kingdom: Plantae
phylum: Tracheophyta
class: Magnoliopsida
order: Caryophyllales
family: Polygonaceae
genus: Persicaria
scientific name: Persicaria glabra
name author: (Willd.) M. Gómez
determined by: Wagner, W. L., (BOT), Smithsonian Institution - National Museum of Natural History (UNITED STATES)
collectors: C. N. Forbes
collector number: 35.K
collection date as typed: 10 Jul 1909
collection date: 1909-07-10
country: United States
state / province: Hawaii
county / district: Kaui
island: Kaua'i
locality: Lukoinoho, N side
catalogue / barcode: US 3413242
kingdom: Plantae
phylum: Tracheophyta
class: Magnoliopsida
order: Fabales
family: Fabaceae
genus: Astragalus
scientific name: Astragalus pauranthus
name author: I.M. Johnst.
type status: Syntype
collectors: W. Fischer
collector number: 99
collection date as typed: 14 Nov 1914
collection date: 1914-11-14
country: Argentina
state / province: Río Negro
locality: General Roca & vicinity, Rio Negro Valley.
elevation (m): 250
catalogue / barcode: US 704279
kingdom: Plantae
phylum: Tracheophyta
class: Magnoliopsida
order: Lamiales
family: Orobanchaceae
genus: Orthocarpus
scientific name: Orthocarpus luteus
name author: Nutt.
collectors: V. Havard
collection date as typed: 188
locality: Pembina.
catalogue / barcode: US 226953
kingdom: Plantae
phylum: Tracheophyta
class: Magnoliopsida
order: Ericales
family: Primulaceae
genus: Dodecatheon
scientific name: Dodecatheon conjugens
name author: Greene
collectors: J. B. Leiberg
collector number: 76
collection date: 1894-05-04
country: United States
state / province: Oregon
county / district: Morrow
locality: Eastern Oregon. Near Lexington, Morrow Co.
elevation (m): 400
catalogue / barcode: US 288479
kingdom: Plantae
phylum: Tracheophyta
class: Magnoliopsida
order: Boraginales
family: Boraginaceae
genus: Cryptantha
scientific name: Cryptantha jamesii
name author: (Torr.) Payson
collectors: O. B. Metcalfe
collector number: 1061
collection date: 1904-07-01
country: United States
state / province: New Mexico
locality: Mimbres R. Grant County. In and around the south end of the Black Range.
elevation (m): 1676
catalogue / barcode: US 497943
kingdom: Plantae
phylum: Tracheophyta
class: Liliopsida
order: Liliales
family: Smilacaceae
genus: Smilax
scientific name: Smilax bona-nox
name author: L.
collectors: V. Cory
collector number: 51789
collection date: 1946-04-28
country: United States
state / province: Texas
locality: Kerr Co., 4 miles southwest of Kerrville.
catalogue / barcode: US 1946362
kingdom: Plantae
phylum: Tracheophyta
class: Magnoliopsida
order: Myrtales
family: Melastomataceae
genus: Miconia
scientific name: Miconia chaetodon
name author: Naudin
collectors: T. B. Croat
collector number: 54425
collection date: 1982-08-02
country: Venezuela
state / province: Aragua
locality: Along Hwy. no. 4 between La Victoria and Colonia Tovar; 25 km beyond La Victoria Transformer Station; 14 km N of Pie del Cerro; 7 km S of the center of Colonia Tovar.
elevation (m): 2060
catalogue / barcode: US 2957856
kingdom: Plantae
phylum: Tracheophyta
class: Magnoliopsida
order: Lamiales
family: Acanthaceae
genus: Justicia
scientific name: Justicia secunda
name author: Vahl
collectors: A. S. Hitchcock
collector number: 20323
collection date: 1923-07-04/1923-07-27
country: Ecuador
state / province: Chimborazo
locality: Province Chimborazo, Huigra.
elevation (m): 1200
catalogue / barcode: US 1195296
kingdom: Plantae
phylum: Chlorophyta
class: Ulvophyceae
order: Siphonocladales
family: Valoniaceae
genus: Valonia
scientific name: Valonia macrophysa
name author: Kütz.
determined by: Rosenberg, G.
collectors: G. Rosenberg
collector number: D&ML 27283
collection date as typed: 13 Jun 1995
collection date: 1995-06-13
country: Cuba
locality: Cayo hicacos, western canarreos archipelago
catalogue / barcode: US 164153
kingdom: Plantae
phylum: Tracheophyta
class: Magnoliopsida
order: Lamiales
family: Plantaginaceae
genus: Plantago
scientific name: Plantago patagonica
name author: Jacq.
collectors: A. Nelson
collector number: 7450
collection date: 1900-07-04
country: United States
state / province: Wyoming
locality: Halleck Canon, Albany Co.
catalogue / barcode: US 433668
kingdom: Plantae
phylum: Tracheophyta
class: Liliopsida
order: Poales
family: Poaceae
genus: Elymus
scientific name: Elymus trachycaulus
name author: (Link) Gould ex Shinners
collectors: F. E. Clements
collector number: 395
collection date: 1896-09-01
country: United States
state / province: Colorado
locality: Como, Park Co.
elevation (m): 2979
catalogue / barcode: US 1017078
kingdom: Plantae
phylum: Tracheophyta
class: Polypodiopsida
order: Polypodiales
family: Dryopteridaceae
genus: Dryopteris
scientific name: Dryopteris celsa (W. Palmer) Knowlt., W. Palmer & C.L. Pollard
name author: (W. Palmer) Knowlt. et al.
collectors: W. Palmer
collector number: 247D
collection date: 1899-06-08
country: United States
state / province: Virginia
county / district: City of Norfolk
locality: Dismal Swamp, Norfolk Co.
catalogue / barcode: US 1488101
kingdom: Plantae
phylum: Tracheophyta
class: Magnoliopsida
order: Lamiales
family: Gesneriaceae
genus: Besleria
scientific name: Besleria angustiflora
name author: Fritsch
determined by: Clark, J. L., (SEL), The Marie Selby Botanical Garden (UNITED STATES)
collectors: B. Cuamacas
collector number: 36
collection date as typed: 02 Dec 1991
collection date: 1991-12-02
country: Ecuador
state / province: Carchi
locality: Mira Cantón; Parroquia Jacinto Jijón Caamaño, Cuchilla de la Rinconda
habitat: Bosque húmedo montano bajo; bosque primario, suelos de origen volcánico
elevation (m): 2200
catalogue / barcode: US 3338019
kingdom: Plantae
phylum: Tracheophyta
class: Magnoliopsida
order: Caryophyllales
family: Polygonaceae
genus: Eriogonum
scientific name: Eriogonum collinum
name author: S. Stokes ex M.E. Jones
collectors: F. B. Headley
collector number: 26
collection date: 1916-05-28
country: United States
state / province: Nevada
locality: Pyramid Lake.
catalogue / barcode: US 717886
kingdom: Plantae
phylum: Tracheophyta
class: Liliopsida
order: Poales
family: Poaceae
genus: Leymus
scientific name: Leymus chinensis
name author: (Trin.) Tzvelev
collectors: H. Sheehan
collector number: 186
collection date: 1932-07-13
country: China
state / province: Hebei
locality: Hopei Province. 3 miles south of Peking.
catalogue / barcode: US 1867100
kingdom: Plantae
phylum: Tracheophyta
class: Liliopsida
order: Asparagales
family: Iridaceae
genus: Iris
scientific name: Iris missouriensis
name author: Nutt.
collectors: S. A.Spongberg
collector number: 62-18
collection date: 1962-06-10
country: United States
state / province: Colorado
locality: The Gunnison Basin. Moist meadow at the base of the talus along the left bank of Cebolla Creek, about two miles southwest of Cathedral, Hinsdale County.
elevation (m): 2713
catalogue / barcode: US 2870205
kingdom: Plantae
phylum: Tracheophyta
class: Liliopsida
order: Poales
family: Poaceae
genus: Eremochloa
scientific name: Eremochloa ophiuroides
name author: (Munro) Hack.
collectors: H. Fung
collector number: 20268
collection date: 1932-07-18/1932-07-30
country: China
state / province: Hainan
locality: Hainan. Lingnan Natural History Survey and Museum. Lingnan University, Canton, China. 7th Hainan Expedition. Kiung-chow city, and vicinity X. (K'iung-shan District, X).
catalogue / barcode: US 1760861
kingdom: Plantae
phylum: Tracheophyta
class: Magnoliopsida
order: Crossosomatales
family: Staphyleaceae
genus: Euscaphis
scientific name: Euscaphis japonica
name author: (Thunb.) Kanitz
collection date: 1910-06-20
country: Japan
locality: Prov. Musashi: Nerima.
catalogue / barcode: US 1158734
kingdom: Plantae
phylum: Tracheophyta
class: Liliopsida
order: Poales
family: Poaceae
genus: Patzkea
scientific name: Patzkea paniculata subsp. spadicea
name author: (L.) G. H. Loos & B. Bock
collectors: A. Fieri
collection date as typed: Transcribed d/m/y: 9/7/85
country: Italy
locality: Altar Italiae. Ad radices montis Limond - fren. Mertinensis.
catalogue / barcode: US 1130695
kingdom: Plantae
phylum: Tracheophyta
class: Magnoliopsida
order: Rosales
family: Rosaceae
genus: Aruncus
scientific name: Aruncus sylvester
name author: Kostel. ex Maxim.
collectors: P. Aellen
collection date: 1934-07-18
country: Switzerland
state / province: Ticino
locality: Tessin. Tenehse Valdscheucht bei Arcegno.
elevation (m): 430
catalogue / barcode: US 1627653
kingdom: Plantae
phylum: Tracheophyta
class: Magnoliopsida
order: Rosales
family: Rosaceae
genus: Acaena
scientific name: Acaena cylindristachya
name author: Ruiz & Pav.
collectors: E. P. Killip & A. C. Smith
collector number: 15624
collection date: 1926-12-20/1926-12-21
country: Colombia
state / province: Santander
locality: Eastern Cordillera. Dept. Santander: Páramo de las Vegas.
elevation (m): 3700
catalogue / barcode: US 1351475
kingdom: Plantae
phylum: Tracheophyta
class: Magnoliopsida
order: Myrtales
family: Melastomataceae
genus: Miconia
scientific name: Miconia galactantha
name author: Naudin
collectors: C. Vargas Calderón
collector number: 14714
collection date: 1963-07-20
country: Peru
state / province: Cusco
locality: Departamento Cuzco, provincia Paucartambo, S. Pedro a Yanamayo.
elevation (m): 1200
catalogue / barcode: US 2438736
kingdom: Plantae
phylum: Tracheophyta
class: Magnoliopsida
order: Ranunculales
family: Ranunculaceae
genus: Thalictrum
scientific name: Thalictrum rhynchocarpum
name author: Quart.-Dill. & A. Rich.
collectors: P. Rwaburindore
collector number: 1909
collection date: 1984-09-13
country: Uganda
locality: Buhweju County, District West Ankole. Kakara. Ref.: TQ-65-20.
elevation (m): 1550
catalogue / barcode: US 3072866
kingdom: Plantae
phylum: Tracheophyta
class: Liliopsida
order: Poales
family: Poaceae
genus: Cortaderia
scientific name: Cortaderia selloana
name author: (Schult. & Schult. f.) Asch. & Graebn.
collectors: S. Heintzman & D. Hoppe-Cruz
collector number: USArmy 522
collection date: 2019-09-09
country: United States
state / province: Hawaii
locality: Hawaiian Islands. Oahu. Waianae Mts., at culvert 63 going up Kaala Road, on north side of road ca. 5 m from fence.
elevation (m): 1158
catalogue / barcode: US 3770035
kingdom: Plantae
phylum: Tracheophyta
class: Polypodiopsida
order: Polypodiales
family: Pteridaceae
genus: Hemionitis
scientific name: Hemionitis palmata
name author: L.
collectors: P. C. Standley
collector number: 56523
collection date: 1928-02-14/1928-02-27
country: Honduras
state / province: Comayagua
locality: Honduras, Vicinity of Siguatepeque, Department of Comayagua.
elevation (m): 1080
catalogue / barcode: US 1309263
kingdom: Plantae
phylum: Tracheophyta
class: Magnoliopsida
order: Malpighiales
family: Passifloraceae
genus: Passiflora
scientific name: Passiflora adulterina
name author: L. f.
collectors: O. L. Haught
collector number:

EXERCISE =>
Please reproduce the lines of the listing from the line containing "elevation (m): 2713" through the line containing "genus: Aruncus", both included, and output nothing else.

RESPONSE TO THIS TASK =>
elevation (m): 2713
catalogue / barcode: US 2870205
kingdom: Plantae
phylum: Tracheophyta
class: Liliopsida
order: Poales
family: Poaceae
genus: Eremochloa
scientific name: Eremochloa ophiuroides
name author: (Munro) Hack.
collectors: H. Fung
collector number: 20268
collection date: 1932-07-18/1932-07-30
country: China
state / province: Hainan
locality: Hainan. Lingnan Natural History Survey and Museum. Lingnan University, Canton, China. 7th Hainan Expedition. Kiung-chow city, and vicinity X. (K'iung-shan District, X).
catalogue / barcode: US 1760861
kingdom: Plantae
phylum: Tracheophyta
class: Magnoliopsida
order: Crossosomatales
family: Staphyleaceae
genus: Euscaphis
scientific name: Euscaphis japonica
name author: (Thunb.) Kanitz
collection date: 1910-06-20
country: Japan
locality: Prov. Musashi: Nerima.
catalogue / barcode: US 1158734
kingdom: Plantae
phylum: Tracheophyta
class: Liliopsida
order: Poales
family: Poaceae
genus: Patzkea
scientific name: Patzkea paniculata subsp. spadicea
name author: (L.) G. H. Loos & B. Bock
collectors: A. Fieri
collection date as typed: Transcribed d/m/y: 9/7/85
country: Italy
locality: Altar Italiae. Ad radices montis Limond - fren. Mertinensis.
catalogue / barcode: US 1130695
kingdom: Plantae
phylum: Tracheophyta
class: Magnoliopsida
order: Rosales
family: Rosaceae
genus: Aruncus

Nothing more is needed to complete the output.